= Beginning of Section =

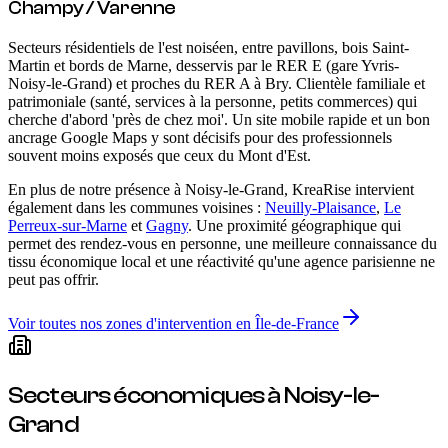
Champy / Varenne
Secteurs résidentiels de l'est noiséen, entre pavillons, bois Saint-
Martin et bords de Marne, desservis par le RER E (gare Yvris-
Noisy-le-Grand) et proches du RER A à Bry. Clientèle familiale et
patrimoniale (santé, services à la personne, petits commerces) qui
cherche d'abord 'près de chez moi'. Un site mobile rapide et un bon
ancrage Google Maps y sont décisifs pour des professionnels
souvent moins exposés que ceux du Mont d'Est.
En plus de notre présence
à Noisy-le-Grand
, KreaRise intervient
également dans les communes voisines :
Neuilly-Plaisance
,
Le
Perreux-sur-Marne
et
Gagny
. Une proximité géographique qui
permet des rendez-vous en personne, une meilleure connaissance du
tissu économique local et une réactivité qu'une agence parisienne ne
peut pas offrir.
Voir toutes nos zones d'intervention en Île-de-France
Secteurs économiques
à Noisy-le-
Grand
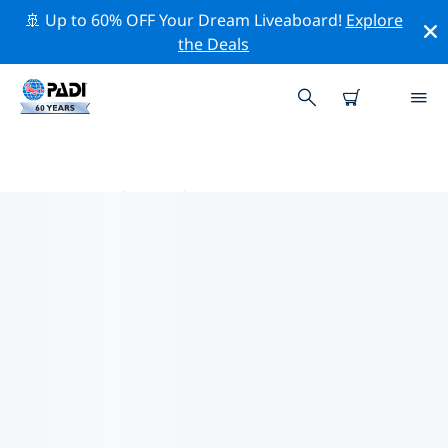
🚢 Up to 60% OFF Your Dream Liveaboard!
Explore
the Deals
太平洋热门保护活动
借助上面的过滤器或交互式地图，探索 太平洋 附近的保护
活动。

= End of Section =

**WHAT IS REQUIRED:** In the material above, how many lines hold the word "personne"? Say only the number.

**ANSWER:** 2